======== DATA FOR THIS TASK

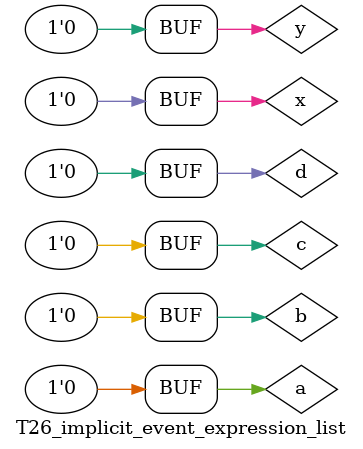
<source format=v>

/* 
If the user decides to add new signal "e"
and capture the inverse into "z",
special care must be taken to add "e"
also into the sensitivity list.
*/

/* 
Verilog now allows the sensitivity list to be replaced by "*"
which is a convenient shorthand that eliminates these problems by adding all nets and variables that are read by the statemnt like shown below.
*/

module T26_implicit_event_expression_list;

    reg a, b, c, d, e;
    reg x, y, z;

    // use @* or @(*)
    always @* begin
        x = a | b;
        y = c ^ d;
        z = ~e;
    end

    initial begin
        $monitor("T=%0t a=%0b b=%0b c=%0b d=%0b e=%0b x=%0b y=%0b z=%0b", $time, a, b, c, d, e, x, y, z);

        {a, b, c, d, x, y, z} <= 0;

        #10 {a, b, c, d, e} <= $random;
        #10 {a, b, c, d, e} <= $random;
        #10 {a, b, c, d, e} <= $random;
    end    
endmodule
</source>
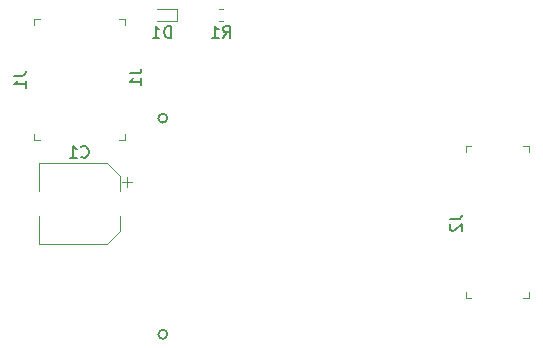
<source format=gbr>
G04 #@! TF.GenerationSoftware,KiCad,Pcbnew,5.0.2+dfsg1-1*
G04 #@! TF.CreationDate,2021-07-01T00:07:39-05:00*
G04 #@! TF.ProjectId,backplane,6261636b-706c-4616-9e65-2e6b69636164,rev?*
G04 #@! TF.SameCoordinates,Original*
G04 #@! TF.FileFunction,Legend,Bot*
G04 #@! TF.FilePolarity,Positive*
%FSLAX46Y46*%
G04 Gerber Fmt 4.6, Leading zero omitted, Abs format (unit mm)*
G04 Created by KiCad (PCBNEW 5.0.2+dfsg1-1) date Thu 01 Jul 2021 12:07:39 AM CDT*
%MOMM*%
%LPD*%
G01*
G04 APERTURE LIST*
%ADD10C,0.120000*%
%ADD11C,0.100000*%
%ADD12C,0.152400*%
%ADD13C,0.150000*%
G04 APERTURE END LIST*
D10*
G04 #@! TO.C,D1*
X127100000Y-53500000D02*
X125600000Y-53500000D01*
X127100000Y-53500000D02*
X127200000Y-53500000D01*
X127200000Y-53500000D02*
X127300000Y-53500000D01*
X127300000Y-53500000D02*
X127300000Y-53700000D01*
X127300000Y-53700000D02*
X127300000Y-54500000D01*
X127300000Y-54500000D02*
X125600000Y-54500000D01*
D11*
G04 #@! TO.C,J1*
X115150000Y-54400000D02*
X115150000Y-54900000D01*
X115150000Y-54400000D02*
X115650000Y-54400000D01*
X115150000Y-64600000D02*
X115650000Y-64600000D01*
X115150000Y-64600000D02*
X115150000Y-64100000D01*
X122850000Y-64600000D02*
X122850000Y-64100000D01*
X122850000Y-64600000D02*
X122400000Y-64600000D01*
X122850000Y-54400000D02*
X122400000Y-54400000D01*
X122850000Y-54400000D02*
X122850000Y-54900000D01*
G04 #@! TO.C,J2*
X157100000Y-78000000D02*
X156600000Y-78000000D01*
X157100000Y-78000000D02*
X157100000Y-77500000D01*
X157100000Y-65100000D02*
X156600000Y-65100000D01*
X157100000Y-65100000D02*
X157100000Y-65600000D01*
X151700000Y-65100000D02*
X152200000Y-65100000D01*
X151700000Y-65100000D02*
X151700000Y-65600000D01*
X151700000Y-78000000D02*
X152200000Y-78000000D01*
X151700000Y-78000000D02*
X151700000Y-77500000D01*
D10*
G04 #@! TO.C,R1*
X130828733Y-54510000D02*
X131171267Y-54510000D01*
X130828733Y-53490000D02*
X131171267Y-53490000D01*
D12*
G04 #@! TO.C,J3*
X126450600Y-62755599D02*
G75*
G03X126450600Y-62755599I-381000J0D01*
G01*
G04 #@! TO.C,J4*
X126450600Y-81055599D02*
G75*
G03X126450600Y-81055599I-381000J0D01*
G01*
D10*
G04 #@! TO.C,C1*
X115590000Y-73410000D02*
X115590000Y-71060000D01*
X115590000Y-66590000D02*
X115590000Y-68940000D01*
X121345563Y-66590000D02*
X115590000Y-66590000D01*
X121345563Y-73410000D02*
X115590000Y-73410000D01*
X122410000Y-72345563D02*
X122410000Y-71060000D01*
X122410000Y-67654437D02*
X122410000Y-68940000D01*
X122410000Y-67654437D02*
X121345563Y-66590000D01*
X122410000Y-72345563D02*
X121345563Y-73410000D01*
X123437500Y-68152500D02*
X122650000Y-68152500D01*
X123043750Y-67758750D02*
X123043750Y-68546250D01*
G04 #@! TO.C,D1*
D13*
X126738095Y-55952380D02*
X126738095Y-54952380D01*
X126500000Y-54952380D01*
X126357142Y-55000000D01*
X126261904Y-55095238D01*
X126214285Y-55190476D01*
X126166666Y-55380952D01*
X126166666Y-55523809D01*
X126214285Y-55714285D01*
X126261904Y-55809523D01*
X126357142Y-55904761D01*
X126500000Y-55952380D01*
X126738095Y-55952380D01*
X125214285Y-55952380D02*
X125785714Y-55952380D01*
X125500000Y-55952380D02*
X125500000Y-54952380D01*
X125595238Y-55095238D01*
X125690476Y-55190476D01*
X125785714Y-55238095D01*
G04 #@! TO.C,J1*
X123252380Y-58966666D02*
X123966666Y-58966666D01*
X124109523Y-58919047D01*
X124204761Y-58823809D01*
X124252380Y-58680952D01*
X124252380Y-58585714D01*
X124252380Y-59966666D02*
X124252380Y-59395238D01*
X124252380Y-59680952D02*
X123252380Y-59680952D01*
X123395238Y-59585714D01*
X123490476Y-59490476D01*
X123538095Y-59395238D01*
X113452380Y-59166666D02*
X114166666Y-59166666D01*
X114309523Y-59119047D01*
X114404761Y-59023809D01*
X114452380Y-58880952D01*
X114452380Y-58785714D01*
X114452380Y-60166666D02*
X114452380Y-59595238D01*
X114452380Y-59880952D02*
X113452380Y-59880952D01*
X113595238Y-59785714D01*
X113690476Y-59690476D01*
X113738095Y-59595238D01*
G04 #@! TO.C,J2*
X150372380Y-71306666D02*
X151086666Y-71306666D01*
X151229523Y-71259047D01*
X151324761Y-71163809D01*
X151372380Y-71020952D01*
X151372380Y-70925714D01*
X150467619Y-71735238D02*
X150420000Y-71782857D01*
X150372380Y-71878095D01*
X150372380Y-72116190D01*
X150420000Y-72211428D01*
X150467619Y-72259047D01*
X150562857Y-72306666D01*
X150658095Y-72306666D01*
X150800952Y-72259047D01*
X151372380Y-71687619D01*
X151372380Y-72306666D01*
G04 #@! TO.C,R1*
X131166666Y-55952380D02*
X131500000Y-55476190D01*
X131738095Y-55952380D02*
X131738095Y-54952380D01*
X131357142Y-54952380D01*
X131261904Y-55000000D01*
X131214285Y-55047619D01*
X131166666Y-55142857D01*
X131166666Y-55285714D01*
X131214285Y-55380952D01*
X131261904Y-55428571D01*
X131357142Y-55476190D01*
X131738095Y-55476190D01*
X130214285Y-55952380D02*
X130785714Y-55952380D01*
X130500000Y-55952380D02*
X130500000Y-54952380D01*
X130595238Y-55095238D01*
X130690476Y-55190476D01*
X130785714Y-55238095D01*
G04 #@! TO.C,C1*
X119166666Y-66007142D02*
X119214285Y-66054761D01*
X119357142Y-66102380D01*
X119452380Y-66102380D01*
X119595238Y-66054761D01*
X119690476Y-65959523D01*
X119738095Y-65864285D01*
X119785714Y-65673809D01*
X119785714Y-65530952D01*
X119738095Y-65340476D01*
X119690476Y-65245238D01*
X119595238Y-65150000D01*
X119452380Y-65102380D01*
X119357142Y-65102380D01*
X119214285Y-65150000D01*
X119166666Y-65197619D01*
X118214285Y-66102380D02*
X118785714Y-66102380D01*
X118500000Y-66102380D02*
X118500000Y-65102380D01*
X118595238Y-65245238D01*
X118690476Y-65340476D01*
X118785714Y-65388095D01*
G04 #@! TD*
M02*

</source>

================

TASK DETAILS. Where the listing above reaches the line that contains "X131738095Y-54952380D01*", start retyping, and finish with the line that contains "X130785714Y-55952380D01*"; reproduce those lines exactly and no others.

RESPONSE.
X131738095Y-54952380D01*
X131357142Y-54952380D01*
X131261904Y-55000000D01*
X131214285Y-55047619D01*
X131166666Y-55142857D01*
X131166666Y-55285714D01*
X131214285Y-55380952D01*
X131261904Y-55428571D01*
X131357142Y-55476190D01*
X131738095Y-55476190D01*
X130214285Y-55952380D02*
X130785714Y-55952380D01*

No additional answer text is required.